*Work task 1*. In the forum thread about Juicy Couture at Sephora, how much does MACLovin say she won't pay for a train case?
*Work task 2*. Extend the forum thread about Juicy Couture at Sephora with further posts that pick up after its final one.

# Juicy Couture at Sephora



## TamiChoi (Oct 22, 2008)

Juicy Loves Sephora at Sephora


Just wondering if anyone has came across these at Sephora and which ones they like. Any reviews or recommendations? TIA! I 
	

	
	
		
		

		
			





 Juicy Couture!

I'm thinking about getting the brush set and the hard traincase.


----------



## MiCHiE (Oct 22, 2008)

Their stuff is cute, but I have to be head over heels with it to pay the prices they ask. I mostly buy it when/if I have a discount somewhere.


----------



## TamiChoi (Oct 22, 2008)

Quote:

   Originally Posted by *♥MiCHiE♥* 

 
_Their stuff is cute, but I have to be head over heels with it to pay the prices they ask. I mostly buy it when/if I have a discount somewhere._

 
I know! I wish they'd have a discount. That's what I'm waiting for. lol.


----------



## MiCHiE (Oct 22, 2008)

Maybe it'll be around for the F&F sale. It's sometime in Nov., I think.


----------



## MACLovin (Oct 22, 2008)

Sorry, but I'm not paying $395 for a train case.. that's just insane! I don't like Juicy enough to warrant spending that kind of money. Their stuff is ridiculously expensive, and while cute, it's not THAT cute..


----------



## TISH1124 (Oct 22, 2008)

Adorable!! But I could never justify the money for that...I would buy a juicy handbag that I could carry everyday, everywhere first! But I do like!!


----------



## pinklips1207 (Oct 22, 2008)

i was thinkin of the brush sets too...but is it even worth it???


----------



## clslvr6spd (Oct 22, 2008)

It's all really cute! But I can't afford that shit now! ~sigh~


----------



## TamiChoi (Oct 22, 2008)

Quote:

   Originally Posted by *TISH1127* 

 
_Adorable!! But I could never justify the money for that...I would buy a juicy handbag that I could carry everyday, everywhere first! But I do like!!_

 
I know, I only have one. lol I'll just sit here and 
	

	
	
		
		

		
		
	


	




 until I can get the brush set

 Quote:

   Originally Posted by *pinklips1207* 

 
_i was thinkin of the brush sets too...but is it even worth it???_

 
I know, I want to hear reviews to see if the brushes are good.

*Supplied material*.
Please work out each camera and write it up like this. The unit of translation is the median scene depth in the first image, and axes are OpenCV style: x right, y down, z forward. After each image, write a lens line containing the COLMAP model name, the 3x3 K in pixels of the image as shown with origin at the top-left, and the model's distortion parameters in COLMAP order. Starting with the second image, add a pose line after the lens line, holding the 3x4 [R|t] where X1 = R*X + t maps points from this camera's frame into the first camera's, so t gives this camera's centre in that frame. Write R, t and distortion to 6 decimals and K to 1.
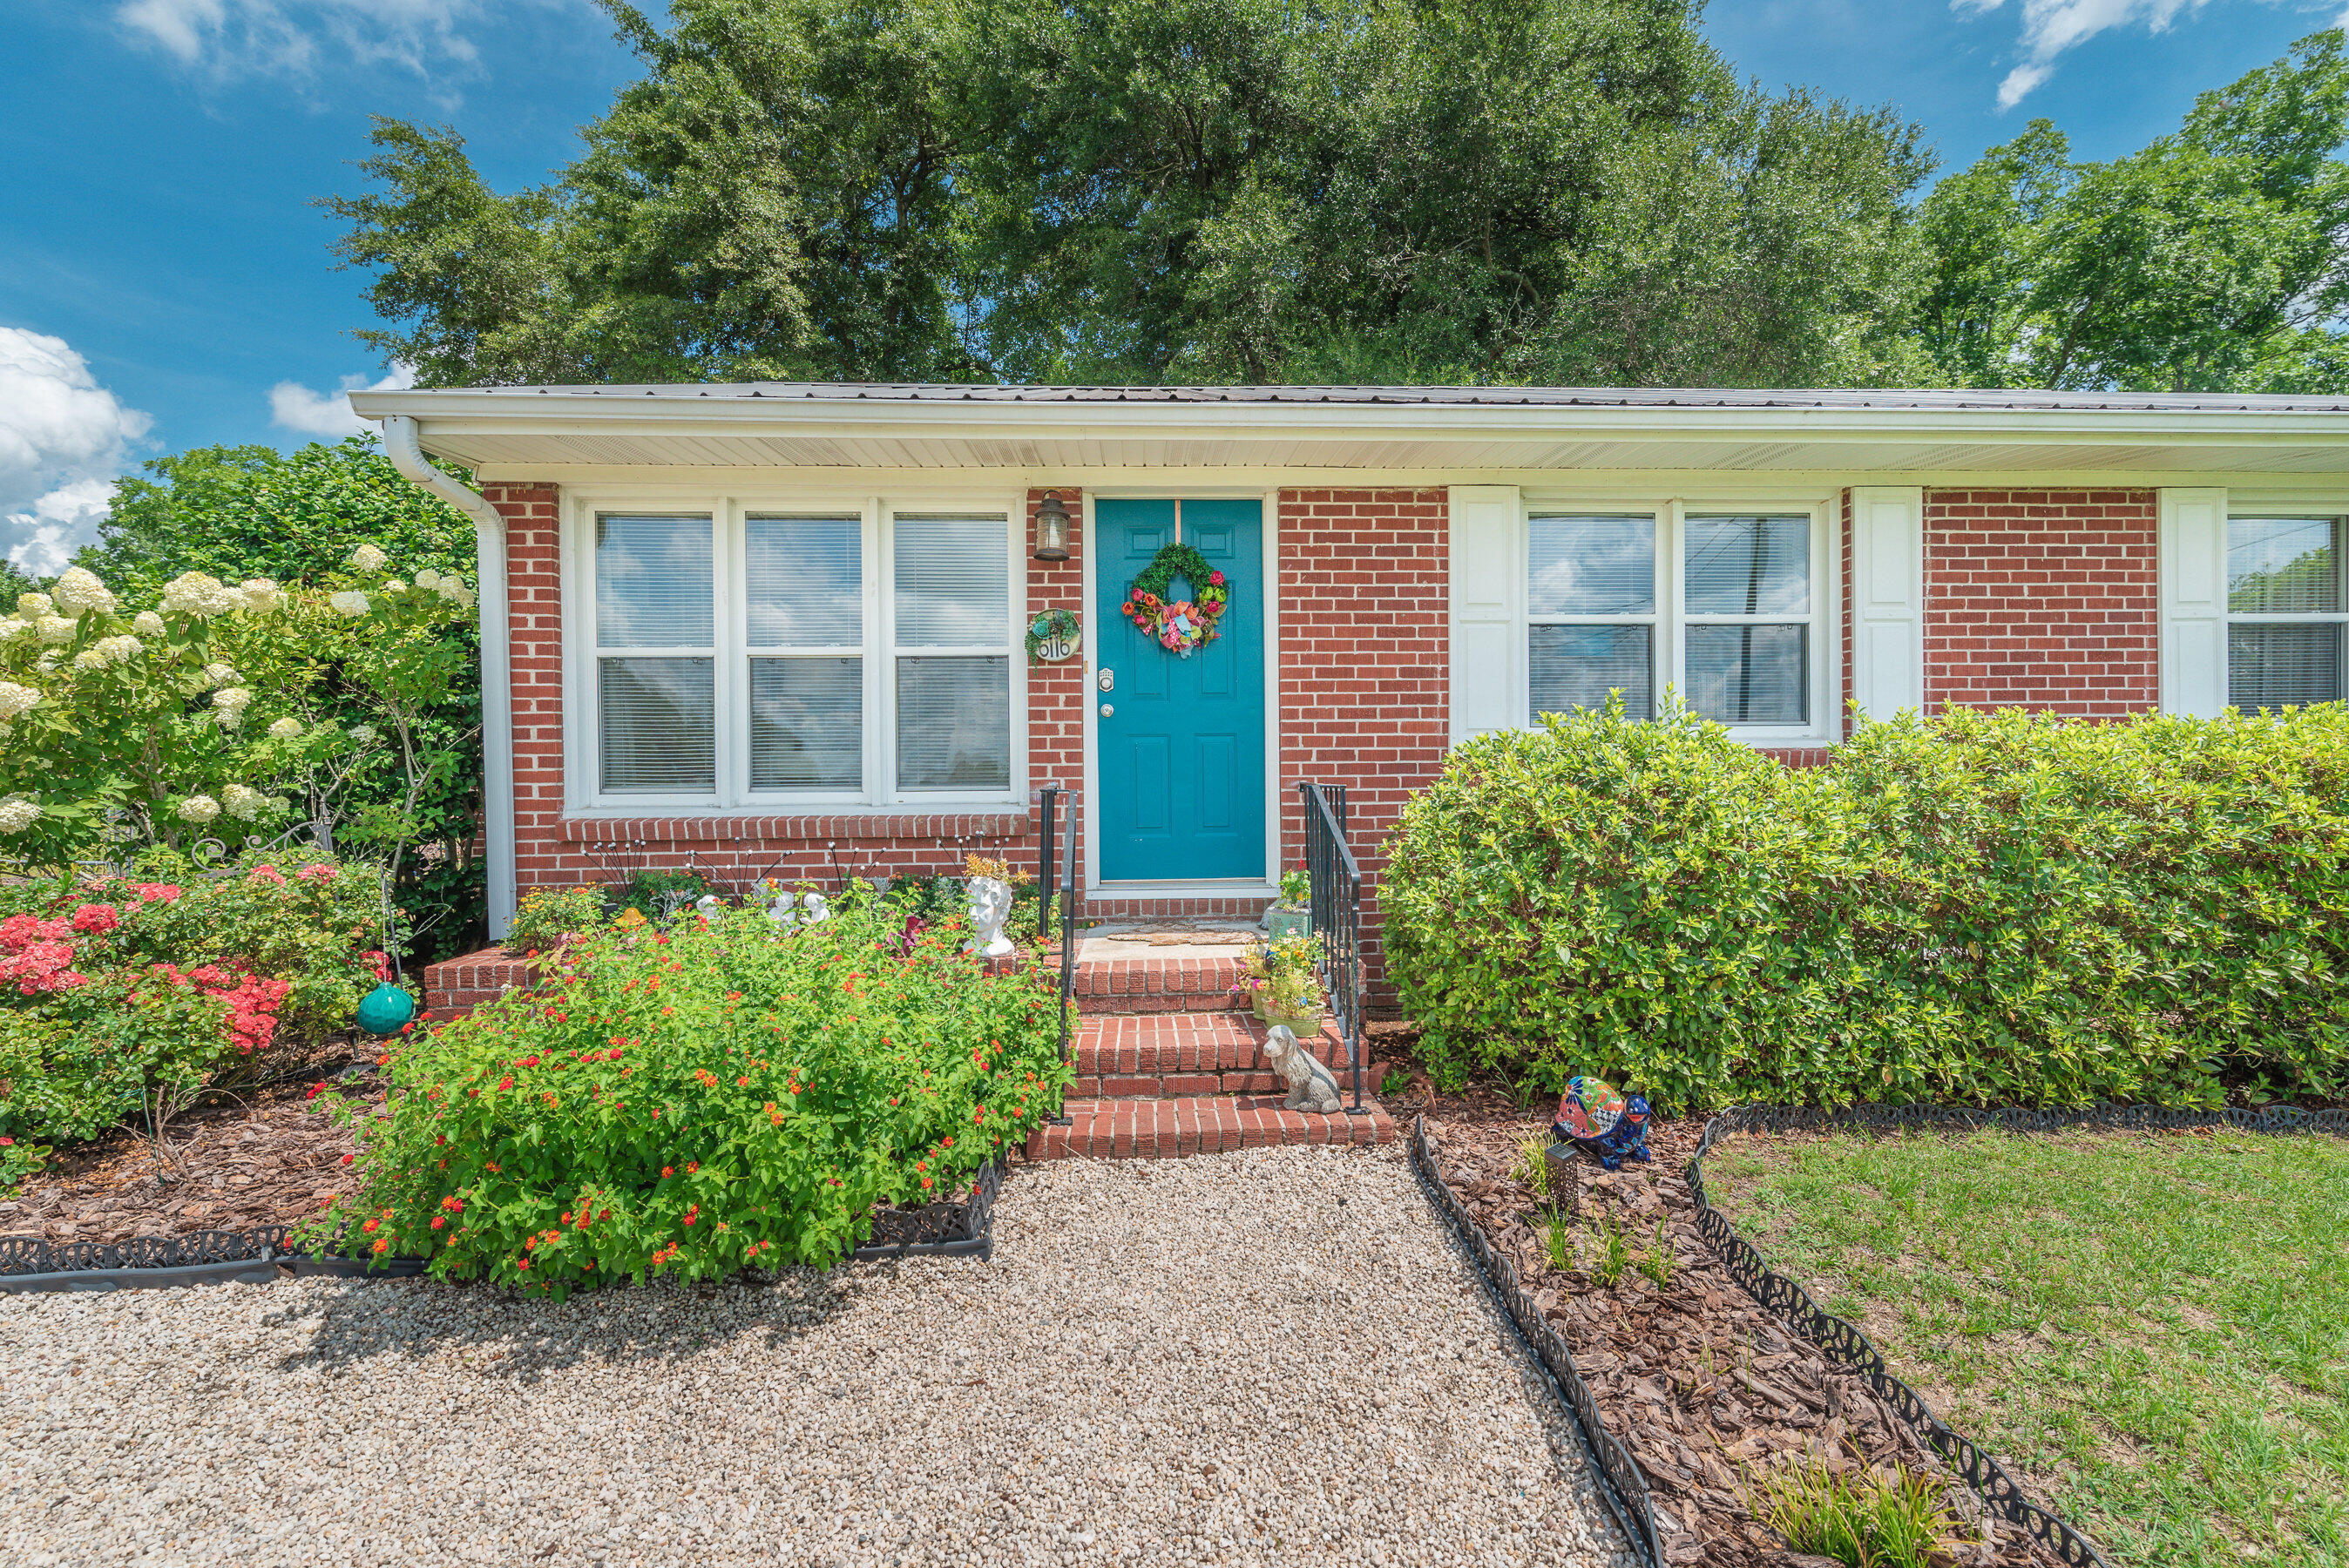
lens RADIAL K [[1015.6, 0, 1162.6], [0, 1015.6, 792.5], [0, 0, 1]] dist [0.001665, -0.000424]
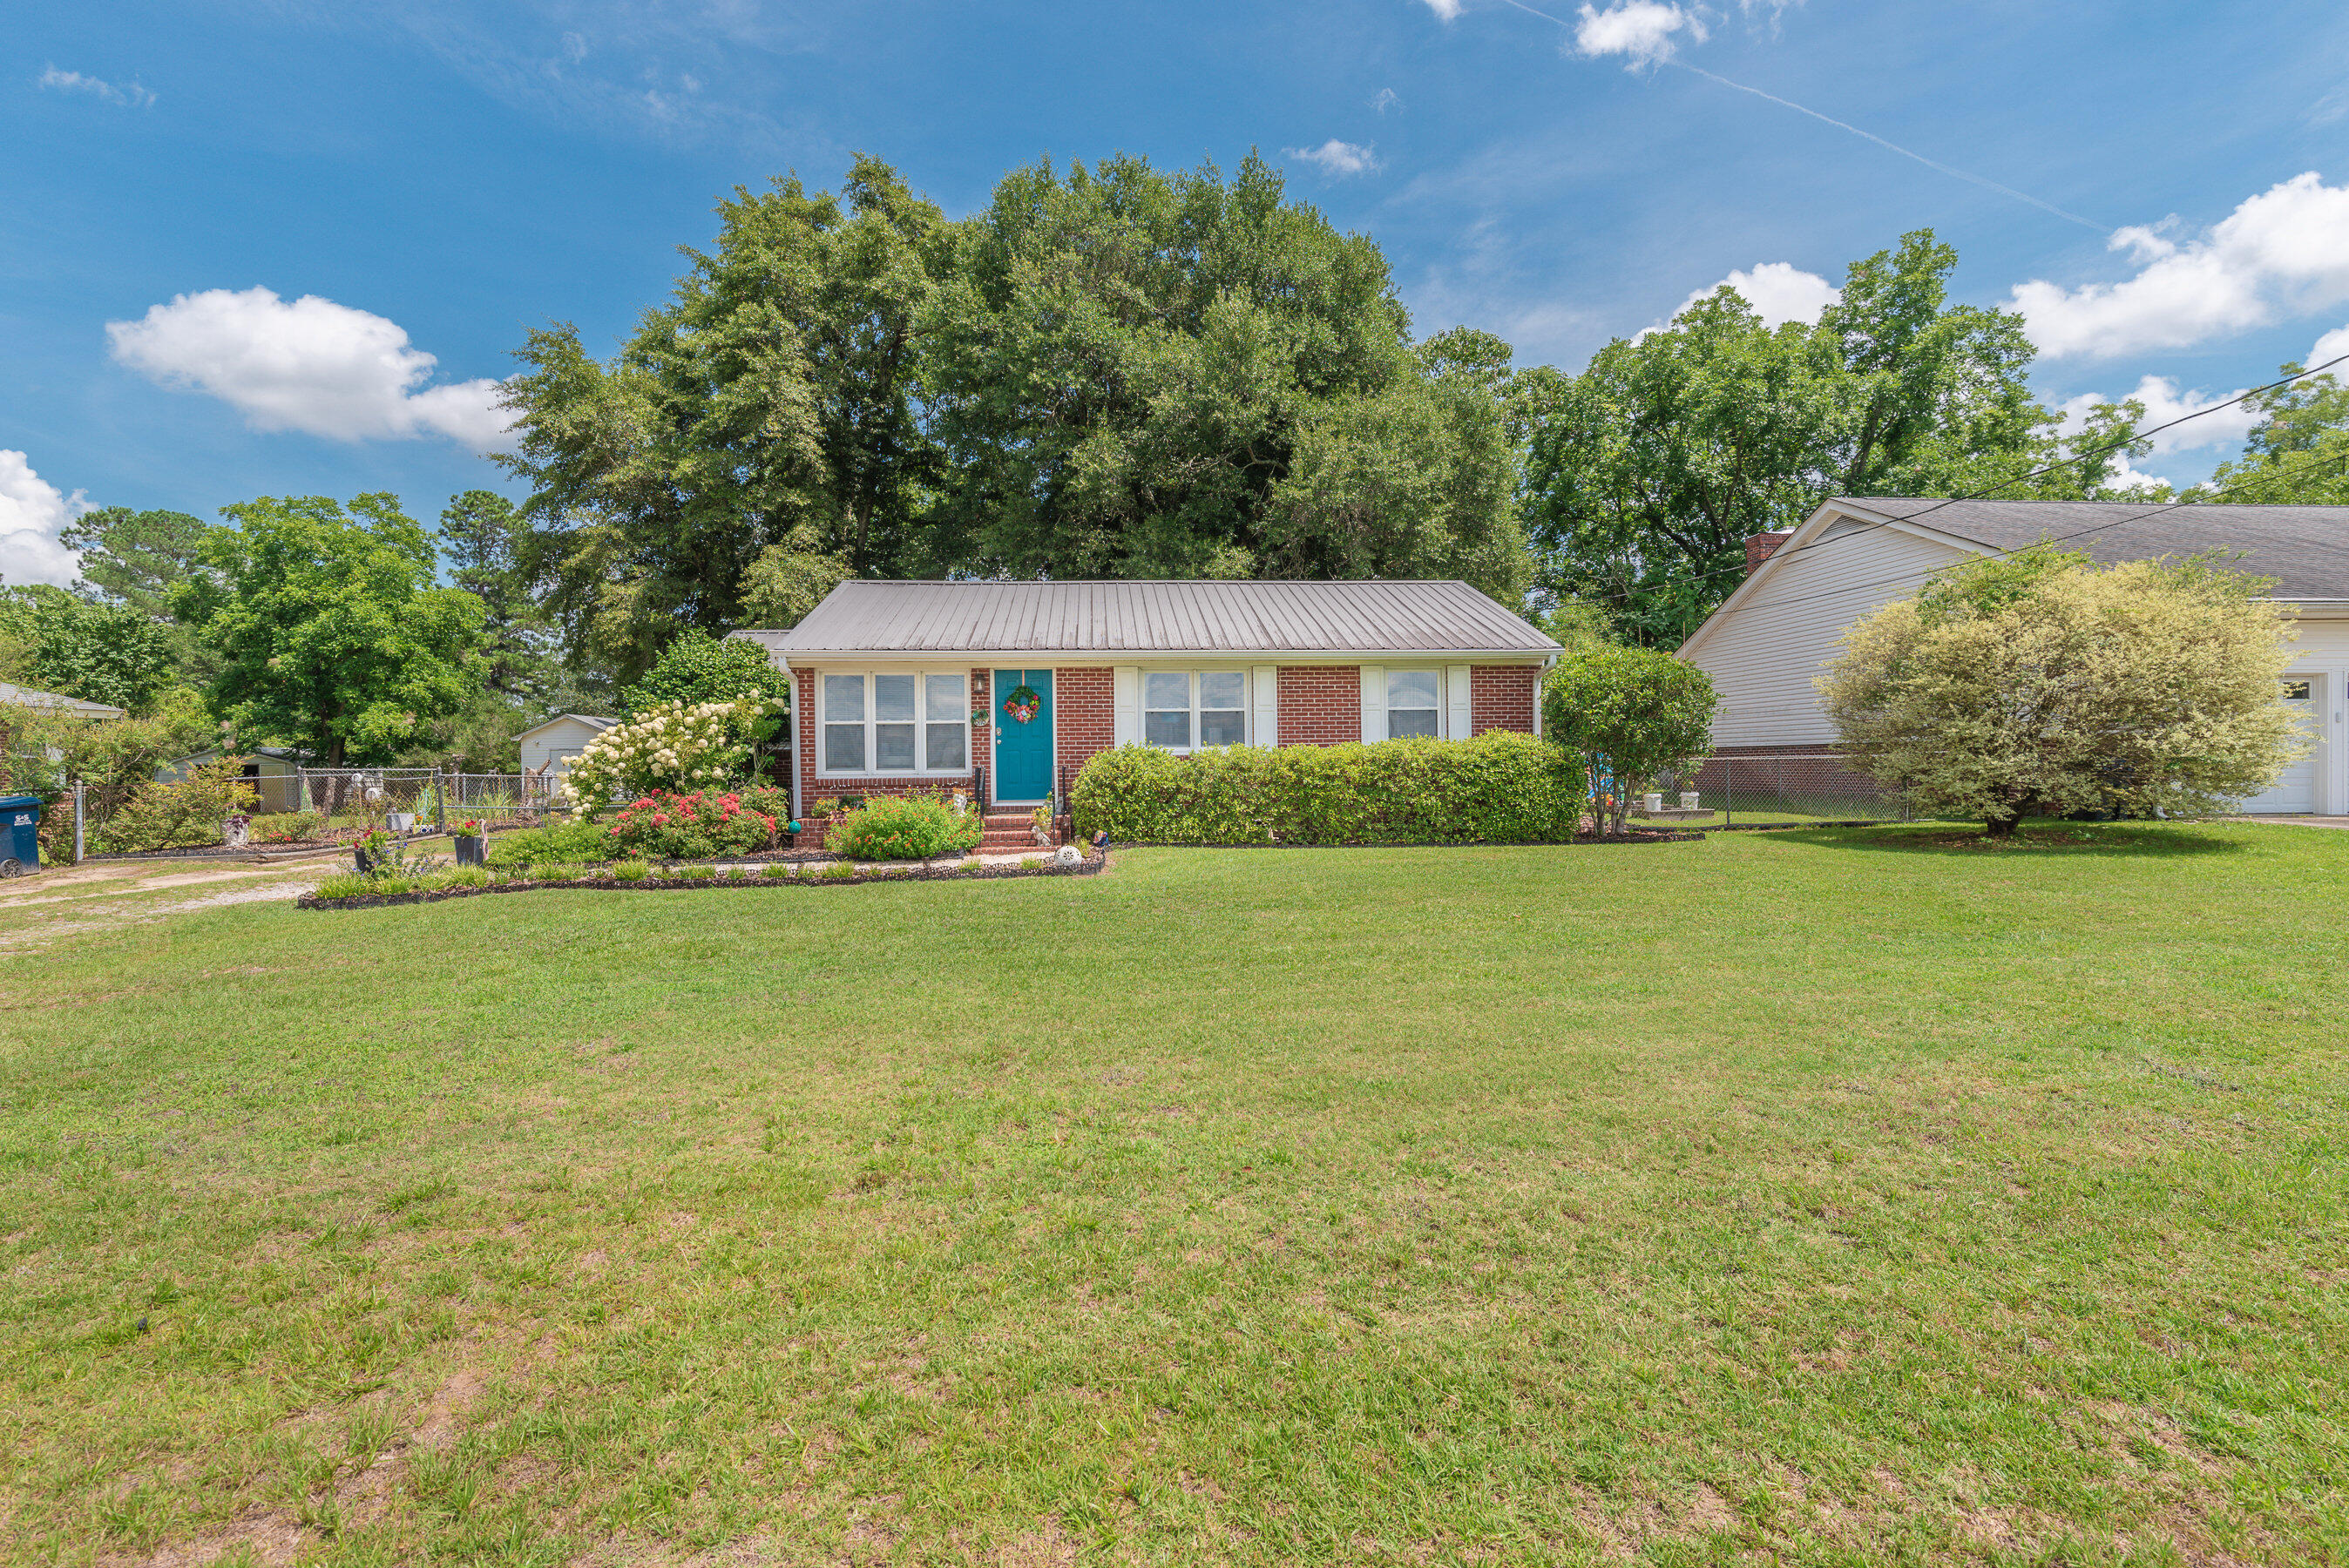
lens RADIAL K [[1141.8, 0, 1189.0], [0, 1141.8, 788.1], [0, 0, 1]] dist [-0.000170, -0.000095]
pose [[0.998507, -0.002656, 0.054562, 0.315781], [0.003015, 0.999974, -0.006498, 0.076152], [-0.054543, 0.006653, 0.998489, -2.341001]]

*Exercise result 1*. $395

*Exercise result 2*.
 Quote:

   Originally Posted by *clslvr6spd* 

 
_It's all really cute! But I can't afford that shit now! ~sigh~_

 
same


----------



## thelove4tequila (Oct 22, 2008)

Quote:

   Originally Posted by *pinklips1207* 

 
_i was thinkin of the brush sets too...but is it even worth it???_

 
NO! No! NOOOO!!!! OMG. I was given a JC brush set for my birthday and they are THE.WORST.BRUSHES.EVER. I'm serious. They are like brushes you would find at the 99cents store. Sooo bad. I was/am really angry with the company that would let people buy such shitty brushes for $60564690. Ridiculous. They were rough, bristles weren't the same length, shed and bleed like crazy. I LOVE Juicy Couture but the brushes suck ass. I'm not exaggerating when I say they were the quality of cheap 99cent store brushes. 
	

	
	
		
		

		
		
	


	







JC really dropped the ball on that one.


----------



## pinklips1207 (Oct 22, 2008)

Quote:

   Originally Posted by *thelove4tequila* 

 
_NO! No! NOOOO!!!! OMG. I was given a JC brush set for my birthday and they are THE.WORST.BRUSHES.EVER. I'm serious. They are like brushes you would find at the 99cents store. Sooo bad. I was/am really angry with the company that would let people buy such shitty brushes for $60564690. Ridiculous. They were rough, bristles weren't the same length, shed and bleed like crazy. I LOVE Juicy Couture but the brushes suck ass. I'm not exaggerating when I say they were the quality of cheap 99cent store brushes. 
	

	
	
		
		

		
		
	


	







JC really dropped the ball on that one._

 
thank god!!! you just saved my a$$!!!lol!


----------



## TamiChoi (Oct 22, 2008)

Quote:

   Originally Posted by *thelove4tequila* 

 
_NO! No! NOOOO!!!! OMG. I was given a JC brush set for my birthday and they are THE.WORST.BRUSHES.EVER. I'm serious. They are like brushes you would find at the 99cents store. Sooo bad. I was/am really angry with the company that would let people buy such shitty brushes for $60564690. Ridiculous. They were rough, bristles weren't the same length, shed and bleed like crazy. I LOVE Juicy Couture but the brushes suck ass. I'm not exaggerating when I say they were the quality of cheap 99cent store brushes. 
	

	
	
		
		

		
		
	


	







JC really dropped the ball on that one._

 
lol Thank you! 
	

	
	
		
		

		
		
	


	




 Quote:

   Originally Posted by *pinklips1207* 

 
_thank god!!! you just saved my a$$!!!lol!_

 
same!


----------



## sherox (Oct 24, 2008)

I got the email from Sephora about those! They're so pretty, but I can't afford those. Thank god we don't have a Sephora here otherwise I would be beyond broke!


----------



## BaDKiTTy69 (Oct 27, 2008)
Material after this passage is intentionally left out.